Kenneth Clarke, the Chancellor, underlined the message at the world economic summit in Tokyo after the G7 agreed that controls would have to be applied to the rising cost of public pensions and health care. The Chancellor said that 'all governments are having to tackle the same things and we have a deficit in our public finances which we are committed to dealing with'.

John Smith, the Labour leader, accused the Government of softening up public opinion for savage welfare cuts. Mr Lilley denied that charge on BBC 2's Newsnight last night and said: 'There will not be cuts in spending. We are trying to contain that growth.'

Mr Lilley, a Thatcherite, is anxious to achieve substantial savings in his budget before the next general election. He has been pressing the Cabinet to allow him to raise the retirement age for women to 65, but that has been blocked. He is preparing to tighten eligibility for invalidity benefit, and ministers are considering plans to reduce unemployment benefit from one year to six months.
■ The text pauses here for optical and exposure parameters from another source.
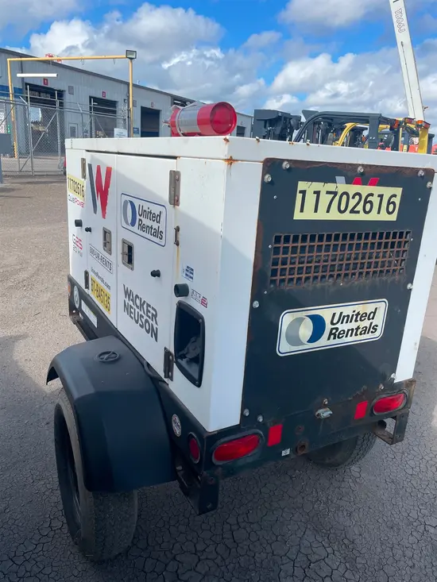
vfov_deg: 67.3
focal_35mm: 26
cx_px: 218
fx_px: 438
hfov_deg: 53.1
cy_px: 291
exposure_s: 1/2618
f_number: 1.6
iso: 32
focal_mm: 4.2
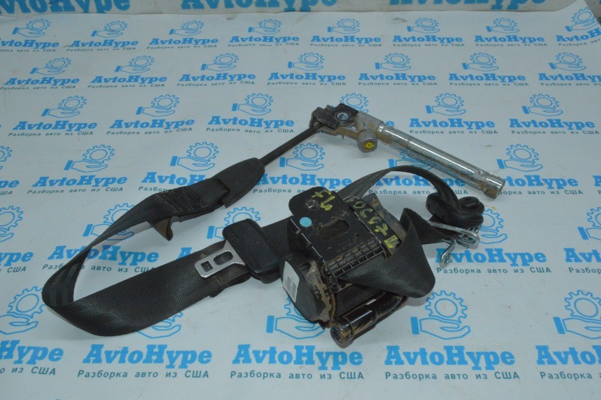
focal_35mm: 33
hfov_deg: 57.3
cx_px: 300
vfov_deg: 39.9
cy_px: 200
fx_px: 550
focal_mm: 22
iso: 4500
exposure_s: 1/80
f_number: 25
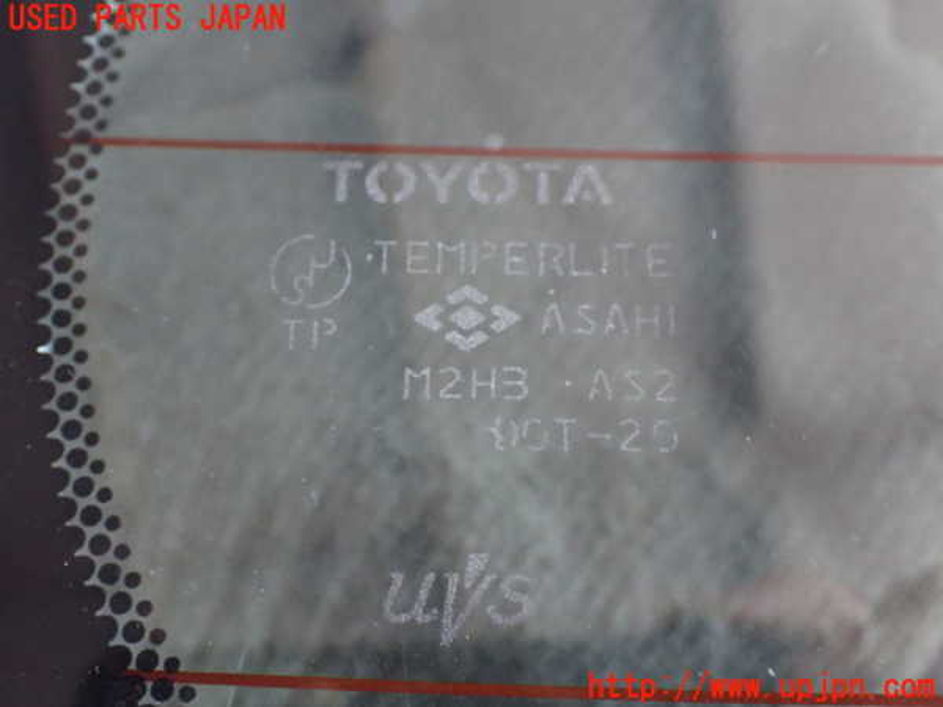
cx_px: 472
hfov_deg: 40.4
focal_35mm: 47
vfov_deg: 30.9
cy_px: 354
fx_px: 1280
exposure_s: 1/100
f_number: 3.1
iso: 800
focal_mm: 8.4
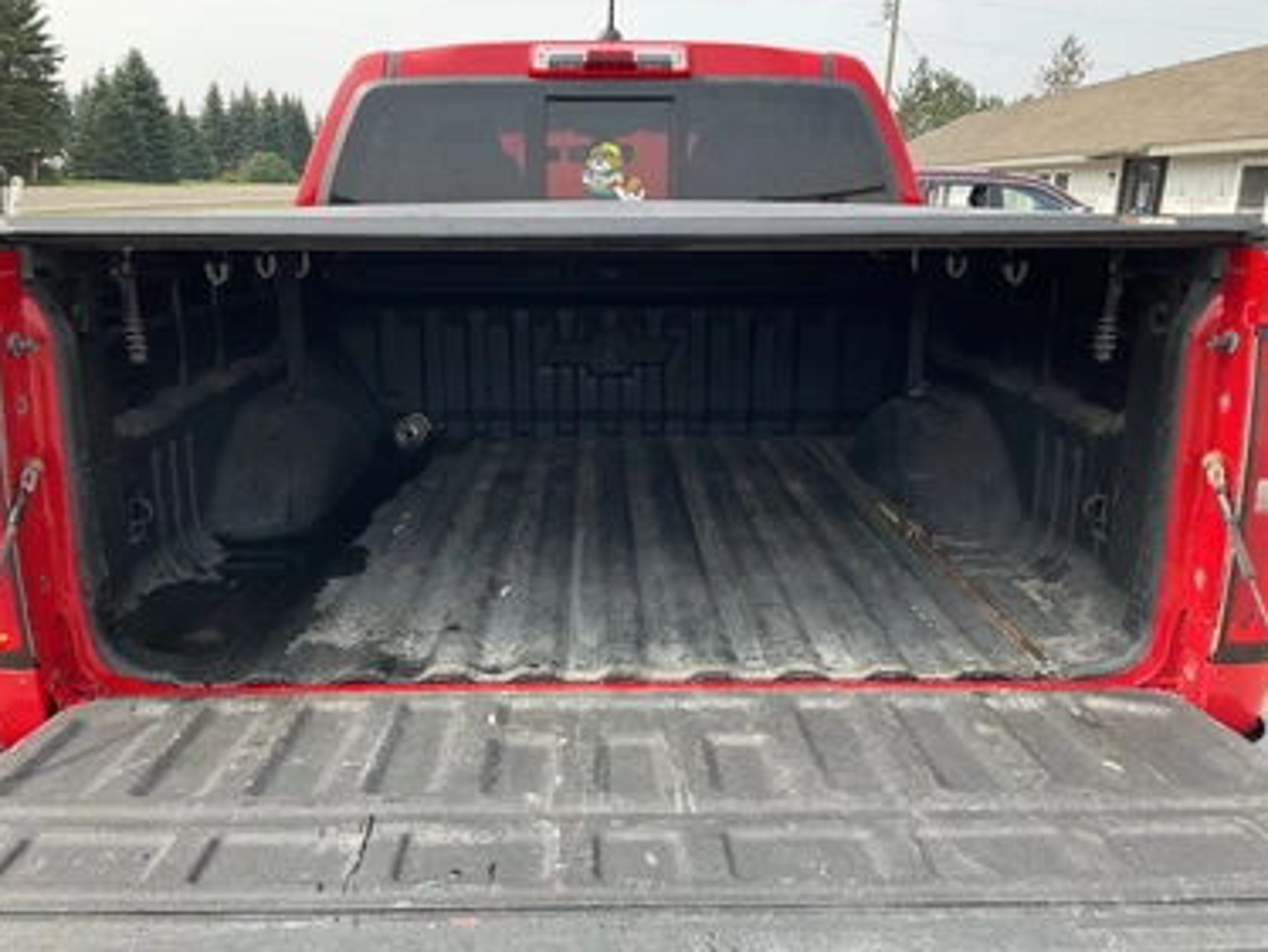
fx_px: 1136
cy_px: 488
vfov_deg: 45.5
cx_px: 610
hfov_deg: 58.3
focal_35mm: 31
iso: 25
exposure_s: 1/287
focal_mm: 3
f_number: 1.8
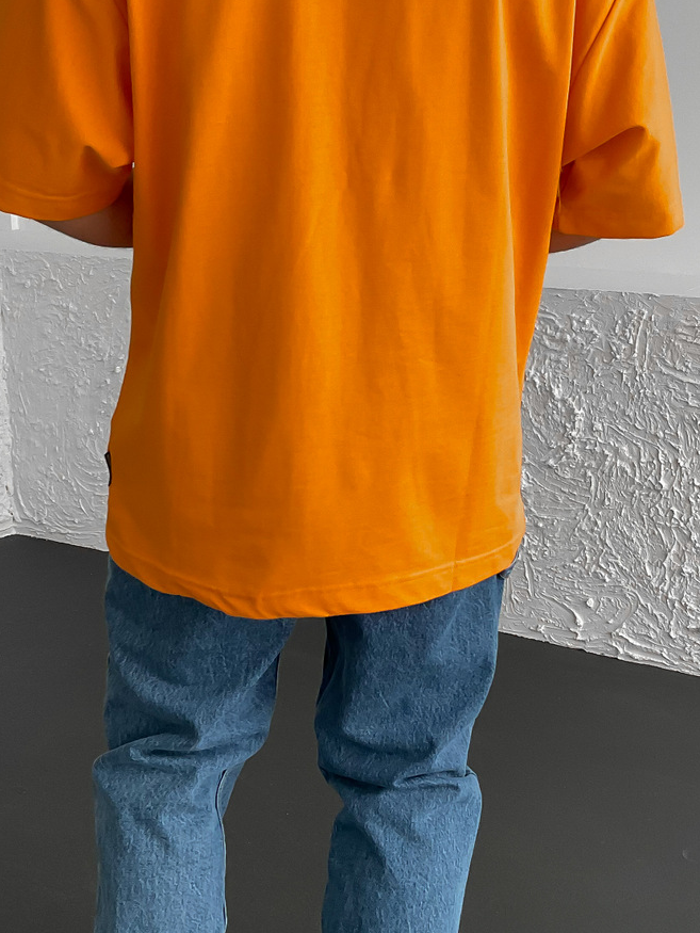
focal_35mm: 53
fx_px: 1428
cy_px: 438
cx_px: 372
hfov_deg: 27.5
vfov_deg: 36.1
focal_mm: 3
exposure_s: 1/120
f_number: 1.8
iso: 50
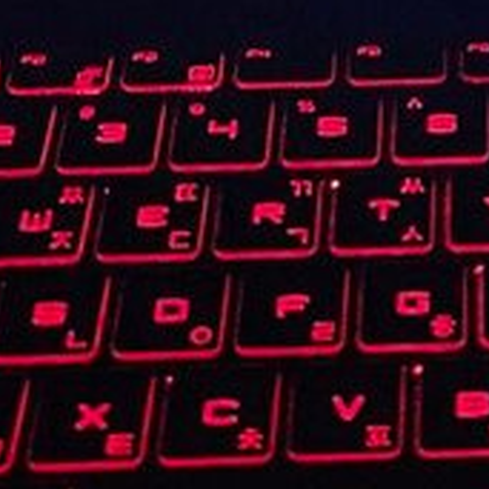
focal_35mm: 114
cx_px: 583
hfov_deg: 14.8
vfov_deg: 14.8
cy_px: -77
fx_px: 1822
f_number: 1.8
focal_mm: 5.4
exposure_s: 1/120
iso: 1000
'If you take unemployment out of the equation, expenditure has been growing 3 per cent more than inflation. It will be 3.3 per cent more than inflation until the end of the century. That cannot be allowed to continue indefinitely,' Mr Lilley said. He there should be more encouragement to be self-reliant. 'That is what people want.'

Mr Clarke said the Government 'didn't believe in deficits in public finances', and professed himself 'quite happy' with the economic convergence criteria of the Maastricht treaty. The criteria, to be debated by EC finance ministers next Monday, call for deficits to be cut to 3 per cent of national output by late in the decade, a target Britain is unlikely to meet without further fiscal tightening.